TO-DO ITEM: Give the number of lines containing "القوات" in this listing, with no other words.

MATERIALS PROVIDED Start Marker

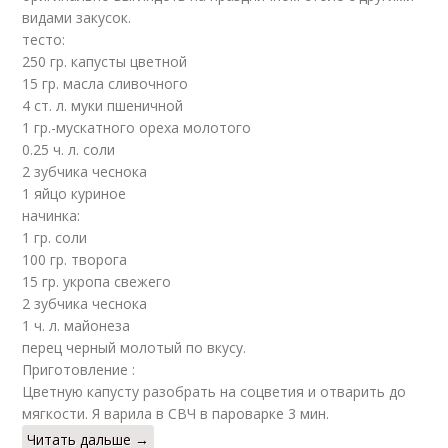
видами закусок.
тесто:
250 гр. капусты цветной
15 гр. масла сливочного
4 ст. л. муки пшеничной
1 гр.-мускатного ореха молотого
0.25 ч. л. соли
2 зубчика чеснока
1 яйцо куриное
начинка:
1 гр. соли
100 гр. творога
15 гр. укропa свежего
2 зубчика чеснока
1 ч. л. майонеза
перец черный молотый по вкусу.
Приготовление :
Цветную капусту разобрать на соцветия и отварить до
мягкости. Я варила в СВЧ в пароварке 3 мин.
Читать дальше →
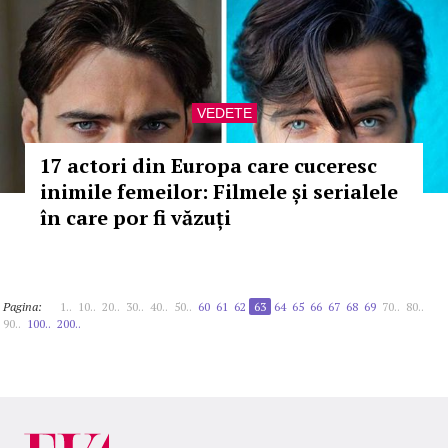
VEDETE
17 actori din Europa care cuceresc
inimile femeilor: Filmele și serialele
în care por fi văzuți
Pagina:
1..
10..
20..
30..
40..
50..
60
61
62
63
64
65
66
67
68
69
70..
80..
90..
100..
200..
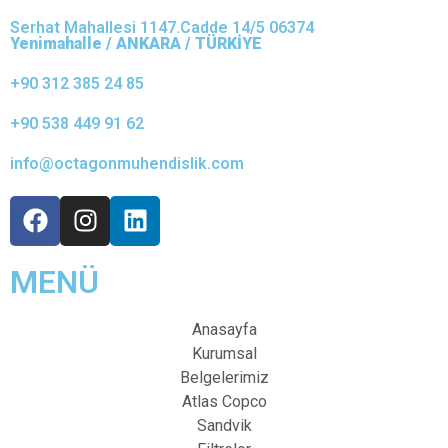
Serhat Mahallesi 1147.Cadde 14/5 06374
Yenimahalle / ANKARA / TÜRKİYE
+90 312 385 24 85
+90 538 449 91 62
info@octagonmuhendislik.com
MENÜ
Anasayfa
Kurumsal
Belgelerimiz
Atlas Copco
Sandvik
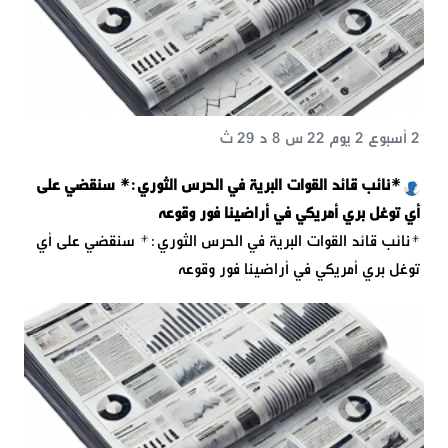
2 أسبوع 2 يوم 22 س 8 د 29 ث
*نائب قائد القوات البرية في الحرس الثوري:* سنقضي على
أي توغل بري أمريكي في أراضينا فور وقوعه
*نائب قائد القوات البرية في الحرس الثوري:* سنقضي على أي
توغل بري أمريكي في أراضينا فور وقوعه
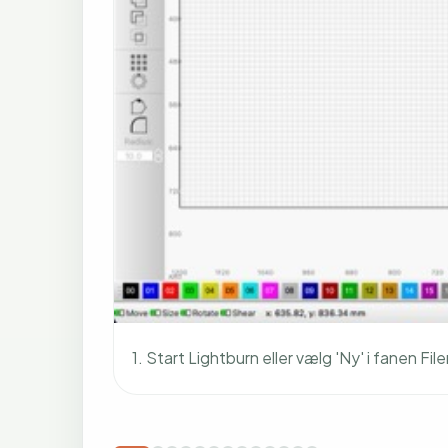
1. Start Lightburn eller vælg 'Ny' i fanen File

MATERIALS PROVIDED End Marker

ANSWER BELOW: 2